__Task to complete__: Report only the number of lines that contain the string "media" in the records below.

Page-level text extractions
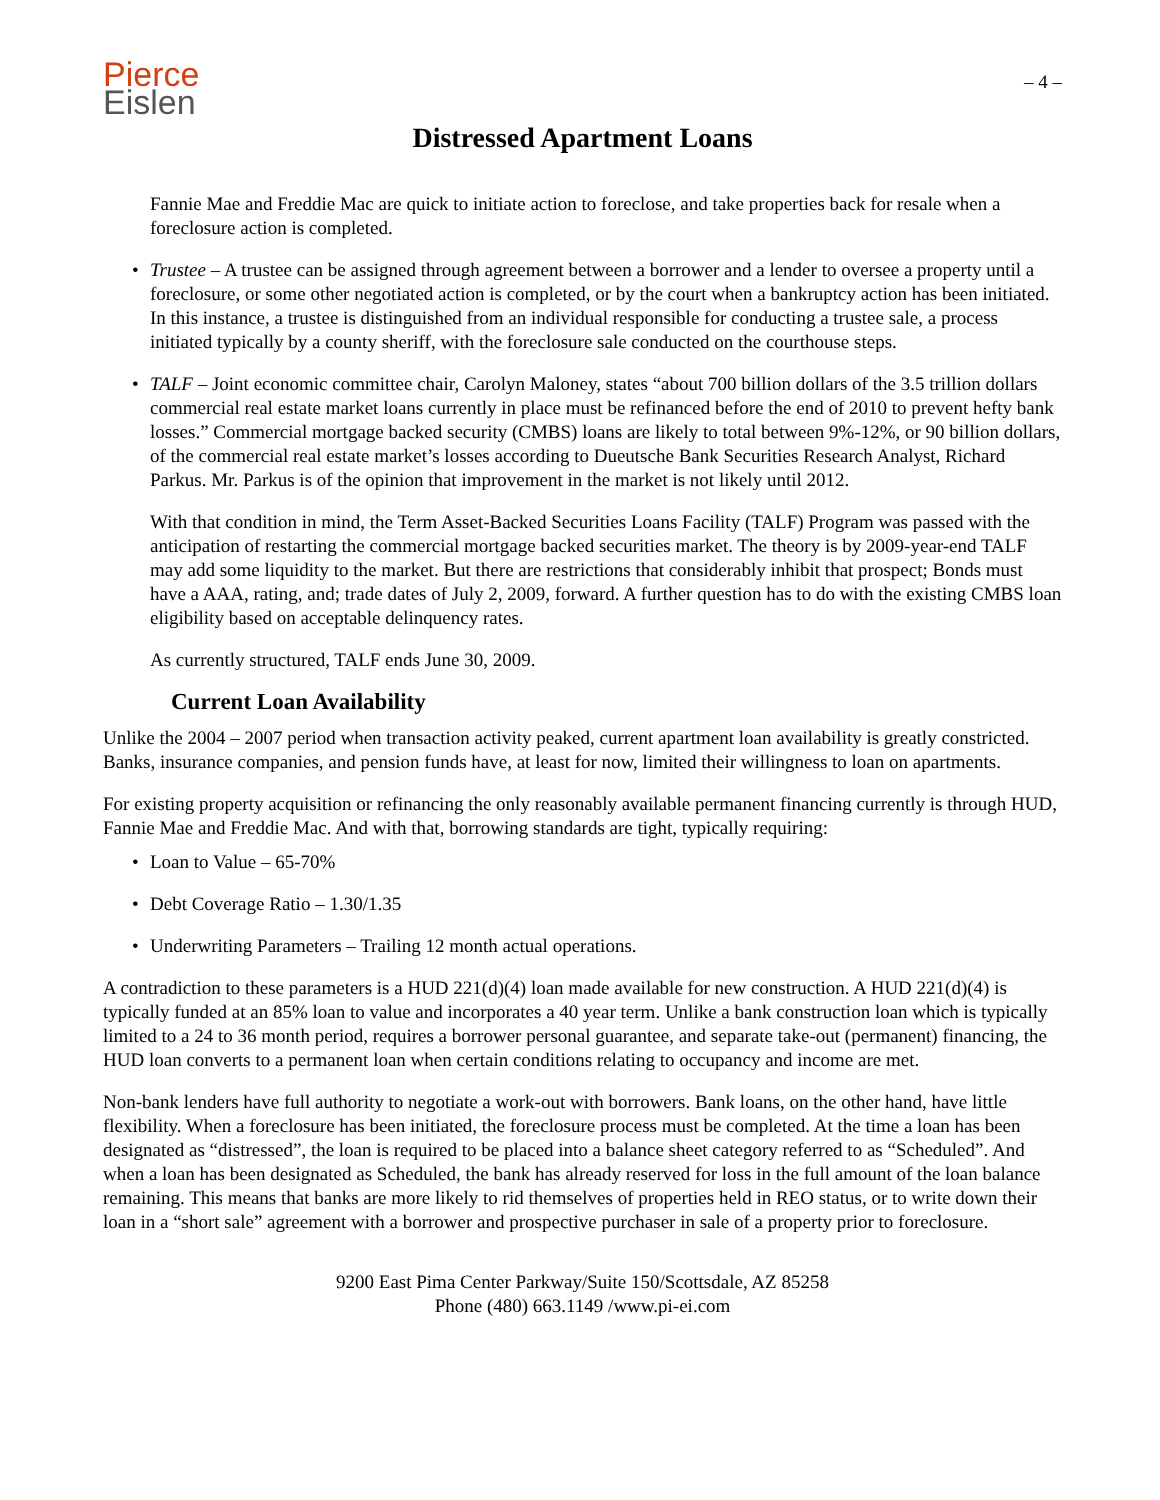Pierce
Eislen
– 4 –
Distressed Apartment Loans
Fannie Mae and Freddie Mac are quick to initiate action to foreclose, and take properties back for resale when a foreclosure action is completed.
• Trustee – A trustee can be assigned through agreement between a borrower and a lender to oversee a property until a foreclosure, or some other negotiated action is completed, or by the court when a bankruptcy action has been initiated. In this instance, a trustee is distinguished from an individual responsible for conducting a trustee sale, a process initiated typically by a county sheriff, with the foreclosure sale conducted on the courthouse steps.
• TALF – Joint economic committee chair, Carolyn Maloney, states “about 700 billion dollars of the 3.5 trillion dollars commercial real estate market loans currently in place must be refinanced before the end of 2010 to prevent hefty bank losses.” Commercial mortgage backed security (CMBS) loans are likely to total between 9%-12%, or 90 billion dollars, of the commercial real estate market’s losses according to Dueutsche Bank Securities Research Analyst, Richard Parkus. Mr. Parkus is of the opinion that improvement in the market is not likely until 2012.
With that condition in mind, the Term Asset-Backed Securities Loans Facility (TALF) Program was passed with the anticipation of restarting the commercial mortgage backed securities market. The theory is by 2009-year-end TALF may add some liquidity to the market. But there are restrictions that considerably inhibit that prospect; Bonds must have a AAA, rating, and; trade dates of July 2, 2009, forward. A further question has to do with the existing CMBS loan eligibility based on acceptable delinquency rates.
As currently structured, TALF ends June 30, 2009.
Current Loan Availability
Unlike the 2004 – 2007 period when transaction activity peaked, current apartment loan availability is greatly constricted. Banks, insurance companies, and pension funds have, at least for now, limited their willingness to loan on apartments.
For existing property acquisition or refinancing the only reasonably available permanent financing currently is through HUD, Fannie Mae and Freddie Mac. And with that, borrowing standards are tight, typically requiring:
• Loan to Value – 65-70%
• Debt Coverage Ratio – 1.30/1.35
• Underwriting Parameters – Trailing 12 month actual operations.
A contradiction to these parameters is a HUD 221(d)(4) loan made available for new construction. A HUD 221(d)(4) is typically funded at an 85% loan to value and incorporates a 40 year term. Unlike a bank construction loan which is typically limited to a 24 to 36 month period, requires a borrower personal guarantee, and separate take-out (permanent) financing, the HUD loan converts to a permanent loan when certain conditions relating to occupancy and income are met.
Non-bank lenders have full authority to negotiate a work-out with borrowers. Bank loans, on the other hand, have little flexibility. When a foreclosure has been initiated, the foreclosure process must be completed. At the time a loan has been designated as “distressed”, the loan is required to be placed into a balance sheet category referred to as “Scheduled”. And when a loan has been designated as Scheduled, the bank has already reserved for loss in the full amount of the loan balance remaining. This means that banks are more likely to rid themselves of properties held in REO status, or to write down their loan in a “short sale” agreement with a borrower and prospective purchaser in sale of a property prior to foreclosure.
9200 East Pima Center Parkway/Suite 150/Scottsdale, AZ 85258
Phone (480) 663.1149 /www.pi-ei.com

* * *

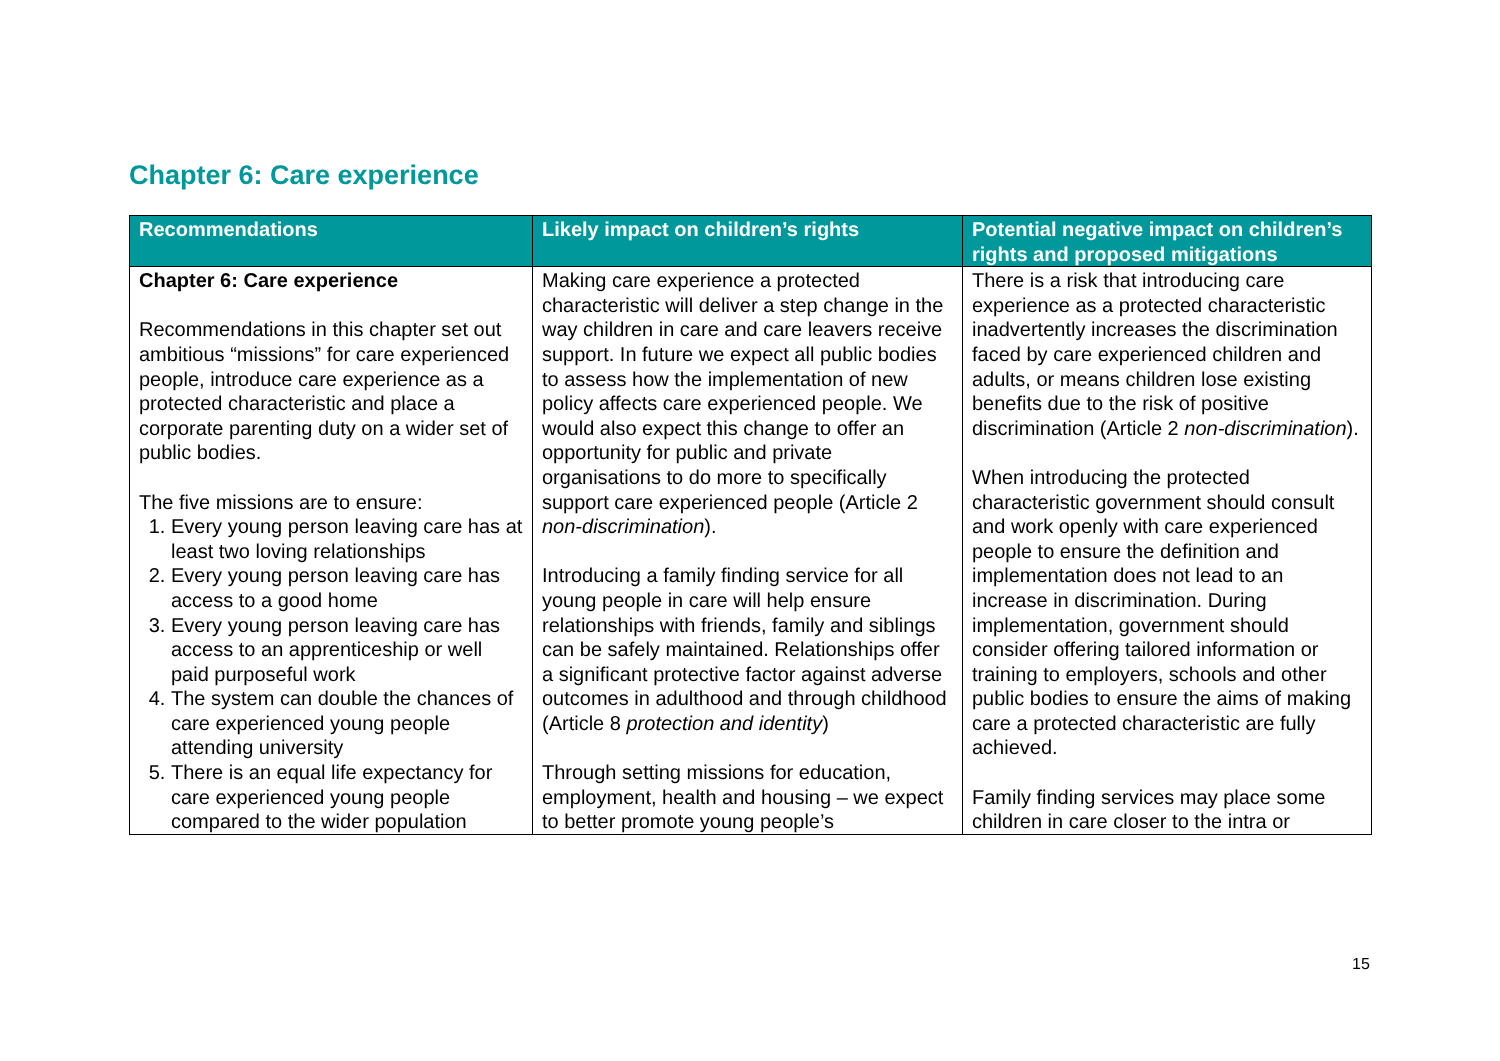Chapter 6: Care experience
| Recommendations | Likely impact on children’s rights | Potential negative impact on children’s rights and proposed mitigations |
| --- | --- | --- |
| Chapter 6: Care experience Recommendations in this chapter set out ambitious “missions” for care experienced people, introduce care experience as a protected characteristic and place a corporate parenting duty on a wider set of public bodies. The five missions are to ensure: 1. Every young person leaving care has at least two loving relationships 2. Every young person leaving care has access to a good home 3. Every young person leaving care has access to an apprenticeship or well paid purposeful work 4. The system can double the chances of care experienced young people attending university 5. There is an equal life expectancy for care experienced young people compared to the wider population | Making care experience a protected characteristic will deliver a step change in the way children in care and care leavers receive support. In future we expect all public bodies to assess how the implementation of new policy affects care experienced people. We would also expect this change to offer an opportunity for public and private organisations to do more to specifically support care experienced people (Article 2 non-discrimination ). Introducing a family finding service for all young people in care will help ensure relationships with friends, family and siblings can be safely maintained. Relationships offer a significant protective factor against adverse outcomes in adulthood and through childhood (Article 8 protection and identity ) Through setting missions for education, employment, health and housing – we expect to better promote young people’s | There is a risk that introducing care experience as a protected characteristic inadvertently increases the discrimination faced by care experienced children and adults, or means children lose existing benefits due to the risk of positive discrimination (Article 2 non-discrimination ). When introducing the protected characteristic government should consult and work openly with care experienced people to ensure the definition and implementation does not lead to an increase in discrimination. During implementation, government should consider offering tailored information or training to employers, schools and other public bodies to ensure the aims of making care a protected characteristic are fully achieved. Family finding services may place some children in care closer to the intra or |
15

---

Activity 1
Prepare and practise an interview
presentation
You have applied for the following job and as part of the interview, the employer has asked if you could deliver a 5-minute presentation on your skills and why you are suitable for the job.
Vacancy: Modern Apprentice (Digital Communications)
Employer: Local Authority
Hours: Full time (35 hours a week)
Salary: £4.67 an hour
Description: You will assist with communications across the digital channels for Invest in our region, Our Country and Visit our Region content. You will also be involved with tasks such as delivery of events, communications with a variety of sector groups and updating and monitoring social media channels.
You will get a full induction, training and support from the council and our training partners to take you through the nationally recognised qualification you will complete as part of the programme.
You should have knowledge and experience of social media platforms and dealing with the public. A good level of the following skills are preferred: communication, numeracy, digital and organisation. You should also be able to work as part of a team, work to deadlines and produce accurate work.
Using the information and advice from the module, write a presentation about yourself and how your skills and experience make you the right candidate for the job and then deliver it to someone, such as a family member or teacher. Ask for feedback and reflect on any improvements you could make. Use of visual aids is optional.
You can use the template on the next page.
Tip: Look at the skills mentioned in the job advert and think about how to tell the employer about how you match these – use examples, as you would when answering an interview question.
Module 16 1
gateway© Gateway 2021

__Written reply__: 2